The Writer's Guide to Agony and Defeat, #3.

You Become Paralyzed By The Fear Of Failure

You have a great idea for a book and you make the time to start in on it – and then you start thinking about what it would be like to fail. There are a thousand ways to fail! 

You imagine spending hours every day sitting at your desk, writing, writing, writing – and never writing anything decent enough to show to anyone. 

You imagine telling all your friends you’re writing a book – and then having to tell them that, no, you’re not; you couldn’t hack it. 
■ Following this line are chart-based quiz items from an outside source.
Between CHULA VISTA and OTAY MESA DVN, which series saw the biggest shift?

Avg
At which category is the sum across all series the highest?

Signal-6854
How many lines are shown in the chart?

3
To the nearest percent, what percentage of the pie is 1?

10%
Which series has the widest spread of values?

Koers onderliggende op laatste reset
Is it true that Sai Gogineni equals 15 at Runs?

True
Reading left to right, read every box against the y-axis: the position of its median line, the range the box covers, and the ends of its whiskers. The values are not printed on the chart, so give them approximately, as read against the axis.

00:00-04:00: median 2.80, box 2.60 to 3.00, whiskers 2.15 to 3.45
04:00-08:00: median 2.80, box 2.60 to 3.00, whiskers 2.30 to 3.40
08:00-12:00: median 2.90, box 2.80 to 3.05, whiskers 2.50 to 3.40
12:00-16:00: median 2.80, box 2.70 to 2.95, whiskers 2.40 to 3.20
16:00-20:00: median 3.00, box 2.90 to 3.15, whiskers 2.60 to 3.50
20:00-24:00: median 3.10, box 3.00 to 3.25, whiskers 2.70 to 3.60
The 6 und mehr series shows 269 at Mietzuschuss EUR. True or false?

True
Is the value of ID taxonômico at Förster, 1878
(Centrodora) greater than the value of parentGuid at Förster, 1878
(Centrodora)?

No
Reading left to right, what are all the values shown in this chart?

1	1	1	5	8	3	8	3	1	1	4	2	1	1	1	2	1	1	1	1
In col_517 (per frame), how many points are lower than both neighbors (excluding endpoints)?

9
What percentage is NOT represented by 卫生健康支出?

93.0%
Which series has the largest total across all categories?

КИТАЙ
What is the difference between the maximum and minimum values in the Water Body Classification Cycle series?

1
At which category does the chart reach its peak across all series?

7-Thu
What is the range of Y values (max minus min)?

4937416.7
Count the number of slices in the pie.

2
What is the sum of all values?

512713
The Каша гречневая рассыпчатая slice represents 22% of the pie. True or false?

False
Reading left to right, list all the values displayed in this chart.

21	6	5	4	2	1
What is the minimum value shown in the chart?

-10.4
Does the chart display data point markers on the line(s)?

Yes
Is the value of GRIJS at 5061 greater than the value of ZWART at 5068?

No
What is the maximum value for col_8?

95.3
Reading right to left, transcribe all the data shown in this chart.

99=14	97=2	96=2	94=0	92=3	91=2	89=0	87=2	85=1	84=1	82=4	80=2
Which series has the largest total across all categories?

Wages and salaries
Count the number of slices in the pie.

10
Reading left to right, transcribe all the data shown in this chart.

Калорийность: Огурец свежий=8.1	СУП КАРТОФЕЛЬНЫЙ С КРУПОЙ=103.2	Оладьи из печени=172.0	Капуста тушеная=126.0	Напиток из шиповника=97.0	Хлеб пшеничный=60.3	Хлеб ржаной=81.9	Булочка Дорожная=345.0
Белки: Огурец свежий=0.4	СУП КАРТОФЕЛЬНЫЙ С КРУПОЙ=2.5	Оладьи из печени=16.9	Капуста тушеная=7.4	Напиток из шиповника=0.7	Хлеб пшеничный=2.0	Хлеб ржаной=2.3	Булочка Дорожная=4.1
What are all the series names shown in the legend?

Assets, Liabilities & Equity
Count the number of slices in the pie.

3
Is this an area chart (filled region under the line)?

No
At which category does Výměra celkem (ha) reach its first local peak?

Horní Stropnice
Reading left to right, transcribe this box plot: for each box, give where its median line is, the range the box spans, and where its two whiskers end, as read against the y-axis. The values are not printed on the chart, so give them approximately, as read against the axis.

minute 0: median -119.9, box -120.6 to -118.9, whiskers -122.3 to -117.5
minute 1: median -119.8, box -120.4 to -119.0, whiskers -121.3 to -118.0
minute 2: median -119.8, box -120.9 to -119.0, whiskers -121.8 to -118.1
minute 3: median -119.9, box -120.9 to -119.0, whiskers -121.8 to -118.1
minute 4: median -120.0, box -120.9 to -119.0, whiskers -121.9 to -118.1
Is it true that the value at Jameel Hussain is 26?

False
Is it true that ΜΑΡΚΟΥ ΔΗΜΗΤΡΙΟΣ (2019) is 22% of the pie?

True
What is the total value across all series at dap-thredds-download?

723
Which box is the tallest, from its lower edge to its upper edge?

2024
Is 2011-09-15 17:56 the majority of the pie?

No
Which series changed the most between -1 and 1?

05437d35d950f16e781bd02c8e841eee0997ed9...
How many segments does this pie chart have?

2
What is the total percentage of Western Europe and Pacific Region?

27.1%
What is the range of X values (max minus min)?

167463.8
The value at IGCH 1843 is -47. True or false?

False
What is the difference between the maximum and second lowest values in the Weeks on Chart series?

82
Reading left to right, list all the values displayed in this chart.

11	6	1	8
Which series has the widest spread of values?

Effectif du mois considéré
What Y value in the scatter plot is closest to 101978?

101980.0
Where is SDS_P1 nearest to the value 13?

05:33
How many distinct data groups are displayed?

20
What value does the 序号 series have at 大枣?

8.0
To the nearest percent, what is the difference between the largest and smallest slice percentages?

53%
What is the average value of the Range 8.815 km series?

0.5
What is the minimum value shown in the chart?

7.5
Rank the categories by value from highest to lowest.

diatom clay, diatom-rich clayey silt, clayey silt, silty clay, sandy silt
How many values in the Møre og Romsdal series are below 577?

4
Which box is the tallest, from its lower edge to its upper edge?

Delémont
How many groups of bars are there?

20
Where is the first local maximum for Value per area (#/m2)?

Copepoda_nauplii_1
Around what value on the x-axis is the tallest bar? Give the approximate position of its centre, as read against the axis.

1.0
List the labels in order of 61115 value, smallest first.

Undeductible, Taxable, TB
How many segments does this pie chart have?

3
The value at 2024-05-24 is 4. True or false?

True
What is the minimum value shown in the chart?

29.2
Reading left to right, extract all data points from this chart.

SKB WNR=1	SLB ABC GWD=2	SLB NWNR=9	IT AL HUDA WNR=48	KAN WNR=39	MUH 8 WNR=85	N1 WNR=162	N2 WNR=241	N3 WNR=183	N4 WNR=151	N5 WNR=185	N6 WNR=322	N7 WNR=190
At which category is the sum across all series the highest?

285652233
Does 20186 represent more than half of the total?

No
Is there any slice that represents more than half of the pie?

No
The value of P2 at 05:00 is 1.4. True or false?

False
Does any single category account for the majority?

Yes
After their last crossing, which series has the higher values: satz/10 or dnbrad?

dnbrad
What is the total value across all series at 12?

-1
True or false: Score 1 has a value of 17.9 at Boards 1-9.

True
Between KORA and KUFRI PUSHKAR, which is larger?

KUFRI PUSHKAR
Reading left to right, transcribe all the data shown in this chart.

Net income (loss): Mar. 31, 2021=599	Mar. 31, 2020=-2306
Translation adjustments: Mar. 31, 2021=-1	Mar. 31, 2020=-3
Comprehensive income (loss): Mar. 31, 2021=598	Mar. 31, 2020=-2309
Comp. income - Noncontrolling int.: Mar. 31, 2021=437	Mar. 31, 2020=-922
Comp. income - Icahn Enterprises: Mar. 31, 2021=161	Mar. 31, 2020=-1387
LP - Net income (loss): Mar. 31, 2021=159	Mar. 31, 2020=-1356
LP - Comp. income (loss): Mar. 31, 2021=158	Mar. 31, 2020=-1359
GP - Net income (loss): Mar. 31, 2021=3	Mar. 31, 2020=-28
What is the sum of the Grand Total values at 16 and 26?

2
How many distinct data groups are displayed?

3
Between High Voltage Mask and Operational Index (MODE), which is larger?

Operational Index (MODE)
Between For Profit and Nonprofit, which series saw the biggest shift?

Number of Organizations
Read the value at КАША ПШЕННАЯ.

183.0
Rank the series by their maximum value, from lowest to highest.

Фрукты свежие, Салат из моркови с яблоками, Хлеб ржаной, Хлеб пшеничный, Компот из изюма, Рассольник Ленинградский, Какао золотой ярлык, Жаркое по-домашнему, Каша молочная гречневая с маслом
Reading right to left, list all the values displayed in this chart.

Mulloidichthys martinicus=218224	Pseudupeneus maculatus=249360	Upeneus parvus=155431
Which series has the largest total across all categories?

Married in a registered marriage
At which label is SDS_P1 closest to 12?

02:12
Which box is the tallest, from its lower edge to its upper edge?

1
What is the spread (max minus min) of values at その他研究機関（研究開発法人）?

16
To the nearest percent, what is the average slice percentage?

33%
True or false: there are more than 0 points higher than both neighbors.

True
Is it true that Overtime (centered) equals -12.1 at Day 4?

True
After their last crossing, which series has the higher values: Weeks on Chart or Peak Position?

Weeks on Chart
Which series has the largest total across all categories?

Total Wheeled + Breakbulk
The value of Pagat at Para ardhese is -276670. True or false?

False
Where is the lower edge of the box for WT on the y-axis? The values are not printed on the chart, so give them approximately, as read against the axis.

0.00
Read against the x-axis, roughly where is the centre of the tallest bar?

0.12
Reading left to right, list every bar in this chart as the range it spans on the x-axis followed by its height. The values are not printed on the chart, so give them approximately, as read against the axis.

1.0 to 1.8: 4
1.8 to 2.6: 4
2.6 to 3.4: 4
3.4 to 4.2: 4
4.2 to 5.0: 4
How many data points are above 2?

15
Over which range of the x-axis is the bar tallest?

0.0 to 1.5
You imagine sending your work out to agents or editors and getting back an impersonal, thoughtless rejection. “We’re sorry, but your work doesn’t fit into our publishing plans at this time….” 

You imagine giving up work, pay and productivity to get this book done – and never earning a dime for your efforts. 

You imagine that you publish the book – and no one cares. It doesn’t make a single ripple in the pond of the world. You end up with boxes of the book in your garage, where they yellow and mold along with your old tax returns.

You imagine that you publish the book – and it’s raked over the coals on the cover of The New York Times Book Review and no one ever speaks of it again, although the fact of it sits there like an elephant in every room you enter.

You imagine your mother reading your book – and saying, “It was very interesting, Dear.” 

These images of failure become so vivid that they you can’t see be-yond them. You become unable to write. You become unable to move forward. You quit.

THE WAY FORWARD: 

Everyone is scared of failure. We live our whole lives trying to avoid failure, but to what end? None whatsoever. Stop thinking of fear as the enemy. Stop waiting for the fear to go away. Fear is an essential part of the process. If you’re not scared, you’re not likely to produce anything worthwhile.

“Are you paralyzed with fear? That’s a good sign. Fear is good. Like self-doubt, fear is an in-dicator. Fear tells us what we have to do. Re-member one rule of thumb: the more scared we are of a work or calling, the more sure we can be that we have to do it.”